Autor: Gute Nachrichten am 25. Juli 2012 

In Zentral- und Südamerika hat man sehr großen Erfolg: Anlieferer bringen Abfälle und recycelbares Material und werden dafür mit Obst und Gemüse "bezahlt". Diesem System möchte sich jetzt auch Mexico City anschließen.

Frisches Obst und Gemuese
Bild-Quelle: Lichtbild Austria / pixelio.de

In Jundiai in Brasilien funktioniert das Programm Delious Recycling bereits seit zehn Jahren. Es ist eine geniale Sache, eine Win-Win-Idee für alle Beteiligten, meint auch der Bürgermeister Miguel Haddad. Er erzählt, dass früher die Kanäle durch die Abfälle verstopft gewesen seien, was Hochwasser in die Straßen brachte. Dank der Müllbeseitigung kann der Strom problemlos abfließen und zudem werden die Menschen mit frischer Ware belohnt.

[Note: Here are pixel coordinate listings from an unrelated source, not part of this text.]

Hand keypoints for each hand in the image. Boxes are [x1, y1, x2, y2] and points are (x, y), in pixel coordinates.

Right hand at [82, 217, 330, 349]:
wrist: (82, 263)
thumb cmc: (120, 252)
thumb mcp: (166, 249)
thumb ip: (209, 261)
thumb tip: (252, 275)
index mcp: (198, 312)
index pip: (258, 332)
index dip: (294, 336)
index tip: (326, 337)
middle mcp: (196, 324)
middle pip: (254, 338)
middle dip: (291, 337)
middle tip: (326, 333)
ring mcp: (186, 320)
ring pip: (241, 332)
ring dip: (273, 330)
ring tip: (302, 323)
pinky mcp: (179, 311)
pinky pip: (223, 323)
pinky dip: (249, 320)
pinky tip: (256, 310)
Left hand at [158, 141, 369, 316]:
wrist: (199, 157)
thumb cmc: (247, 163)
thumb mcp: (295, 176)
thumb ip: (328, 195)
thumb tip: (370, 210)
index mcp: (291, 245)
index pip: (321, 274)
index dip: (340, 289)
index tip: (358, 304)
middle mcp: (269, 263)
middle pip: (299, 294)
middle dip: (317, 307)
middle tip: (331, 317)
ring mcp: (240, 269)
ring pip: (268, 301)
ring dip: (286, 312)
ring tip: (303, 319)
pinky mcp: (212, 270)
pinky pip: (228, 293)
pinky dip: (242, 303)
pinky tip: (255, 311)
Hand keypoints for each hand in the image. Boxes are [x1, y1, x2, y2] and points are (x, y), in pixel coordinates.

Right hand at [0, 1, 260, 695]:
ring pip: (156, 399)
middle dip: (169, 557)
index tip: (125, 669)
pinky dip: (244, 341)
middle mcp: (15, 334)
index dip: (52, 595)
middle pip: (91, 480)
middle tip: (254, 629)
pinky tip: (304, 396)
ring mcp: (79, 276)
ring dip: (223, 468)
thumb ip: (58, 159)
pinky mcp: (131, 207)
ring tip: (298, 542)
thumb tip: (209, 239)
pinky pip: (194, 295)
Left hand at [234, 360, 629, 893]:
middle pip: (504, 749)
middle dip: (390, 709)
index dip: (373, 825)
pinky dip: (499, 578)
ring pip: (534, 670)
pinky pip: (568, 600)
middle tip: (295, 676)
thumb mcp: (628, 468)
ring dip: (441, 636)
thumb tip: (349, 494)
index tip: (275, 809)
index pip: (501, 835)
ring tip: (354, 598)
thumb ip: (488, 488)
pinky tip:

In Curitiba in Brasilien setzt man bereits seit 1991 auf dieses Programm. Der Auslöser für diese geniale Idee war, dass die Bauern einfach zu viel Obst und Gemüse nach der Ernte übrig hatten. Die Folge war, dass sie ihre Ware nicht an den Mann brachten und auch die Preise fielen. Mit dem Prinzip "trash-for-food", das auch dem ärmeren Volk eine faire Chance bietet, konnte man bereits in den ersten fünf Jahren 45.000 Tonnen Abfall sammeln. Später beteiligten sich auch Schulen daran. Durch die recycelbaren Abfälle gewannen diese wiederum Laptops o. ä. Artikel, die beim Lernen Unterstützung bieten sollten. Nun kam die überschüssige Ernte an den Mann und wurde nicht etwa weggeworfen.

Das klingt ermutigend und brachte nun auch den Verwaltungschef in der Hauptstadt Mexikos dazu, dem nachzueifern.

Eine super Idee, die hoffentlich weiterhin so erfolgreich umgesetzt wird.